[[ EXERCISE DATA open ]]

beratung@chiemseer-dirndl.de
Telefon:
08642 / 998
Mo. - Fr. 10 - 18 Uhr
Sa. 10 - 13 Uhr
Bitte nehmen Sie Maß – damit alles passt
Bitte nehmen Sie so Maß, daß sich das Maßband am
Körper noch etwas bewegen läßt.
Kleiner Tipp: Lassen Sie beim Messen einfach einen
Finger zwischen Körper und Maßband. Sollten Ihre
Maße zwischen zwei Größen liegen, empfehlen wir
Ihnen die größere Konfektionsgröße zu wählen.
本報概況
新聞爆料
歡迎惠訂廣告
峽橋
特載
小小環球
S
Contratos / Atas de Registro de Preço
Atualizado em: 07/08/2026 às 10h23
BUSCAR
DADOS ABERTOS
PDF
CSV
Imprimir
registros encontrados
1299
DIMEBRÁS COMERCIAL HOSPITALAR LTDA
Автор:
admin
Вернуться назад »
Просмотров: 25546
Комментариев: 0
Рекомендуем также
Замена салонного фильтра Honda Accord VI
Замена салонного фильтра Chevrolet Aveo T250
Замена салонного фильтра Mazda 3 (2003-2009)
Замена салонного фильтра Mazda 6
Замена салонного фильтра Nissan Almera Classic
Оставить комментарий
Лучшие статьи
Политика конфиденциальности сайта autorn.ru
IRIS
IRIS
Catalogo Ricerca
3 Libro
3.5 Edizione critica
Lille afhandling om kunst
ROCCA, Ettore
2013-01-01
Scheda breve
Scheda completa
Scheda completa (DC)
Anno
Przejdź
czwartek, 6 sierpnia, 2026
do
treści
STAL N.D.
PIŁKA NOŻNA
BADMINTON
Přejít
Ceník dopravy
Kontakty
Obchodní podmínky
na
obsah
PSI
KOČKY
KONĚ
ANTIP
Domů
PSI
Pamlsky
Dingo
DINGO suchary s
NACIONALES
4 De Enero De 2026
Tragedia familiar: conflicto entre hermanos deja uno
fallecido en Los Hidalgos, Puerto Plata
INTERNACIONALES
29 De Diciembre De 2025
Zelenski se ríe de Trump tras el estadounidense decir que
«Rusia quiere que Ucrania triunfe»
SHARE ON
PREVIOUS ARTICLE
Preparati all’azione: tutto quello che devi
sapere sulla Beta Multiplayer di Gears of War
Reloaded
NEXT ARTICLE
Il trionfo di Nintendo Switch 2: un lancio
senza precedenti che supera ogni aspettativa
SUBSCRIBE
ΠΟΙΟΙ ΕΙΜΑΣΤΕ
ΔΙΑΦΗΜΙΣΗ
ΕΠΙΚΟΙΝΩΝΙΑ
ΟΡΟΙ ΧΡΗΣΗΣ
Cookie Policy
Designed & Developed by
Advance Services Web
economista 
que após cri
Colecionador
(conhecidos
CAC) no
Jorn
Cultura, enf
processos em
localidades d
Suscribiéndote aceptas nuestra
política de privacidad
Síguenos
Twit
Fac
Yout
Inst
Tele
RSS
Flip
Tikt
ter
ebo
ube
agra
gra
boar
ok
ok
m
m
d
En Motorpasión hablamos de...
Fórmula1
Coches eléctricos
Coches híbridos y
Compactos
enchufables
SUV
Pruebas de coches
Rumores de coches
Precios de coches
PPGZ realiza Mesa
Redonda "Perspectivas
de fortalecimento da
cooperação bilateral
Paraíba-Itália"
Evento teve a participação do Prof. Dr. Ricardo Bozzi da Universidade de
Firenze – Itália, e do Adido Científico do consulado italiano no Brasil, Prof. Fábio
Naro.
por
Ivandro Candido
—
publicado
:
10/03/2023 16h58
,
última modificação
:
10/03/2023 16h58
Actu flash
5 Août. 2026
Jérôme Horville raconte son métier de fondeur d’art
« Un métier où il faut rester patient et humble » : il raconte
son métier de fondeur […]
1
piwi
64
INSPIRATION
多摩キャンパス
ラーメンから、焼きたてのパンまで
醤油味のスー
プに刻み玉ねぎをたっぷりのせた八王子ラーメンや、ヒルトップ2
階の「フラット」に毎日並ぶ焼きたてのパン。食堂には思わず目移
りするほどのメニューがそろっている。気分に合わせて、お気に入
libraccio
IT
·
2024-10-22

[[ EXERCISE DATA closed ]]

Using only the entries above, output the line with "Замена салонного фильтра Mazda 6", the line with "29 De Diciembre De 2025", and all lines between them, exactly as they stand.

▶ **PROBLEM SOLUTION**:
Замена салонного фильтра Mazda 6
Замена салонного фильтра Nissan Almera Classic
Оставить комментарий
Лучшие статьи
Политика конфиденциальности сайта autorn.ru
IRIS
IRIS
Catalogo Ricerca
3 Libro
3.5 Edizione critica
Lille afhandling om kunst
ROCCA, Ettore
2013-01-01
Scheda breve
Scheda completa
Scheda completa (DC)
Anno
Przejdź
czwartek, 6 sierpnia, 2026
do
treści
STAL N.D.
PIŁKA NOŻNA
BADMINTON
Přejít
Ceník dopravy
Kontakty
Obchodní podmínky
na
obsah
PSI
KOČKY
KONĚ
ANTIP
Domů
PSI
Pamlsky
Dingo
DINGO suchary s
NACIONALES
4 De Enero De 2026
Tragedia familiar: conflicto entre hermanos deja uno
fallecido en Los Hidalgos, Puerto Plata
INTERNACIONALES
29 De Diciembre De 2025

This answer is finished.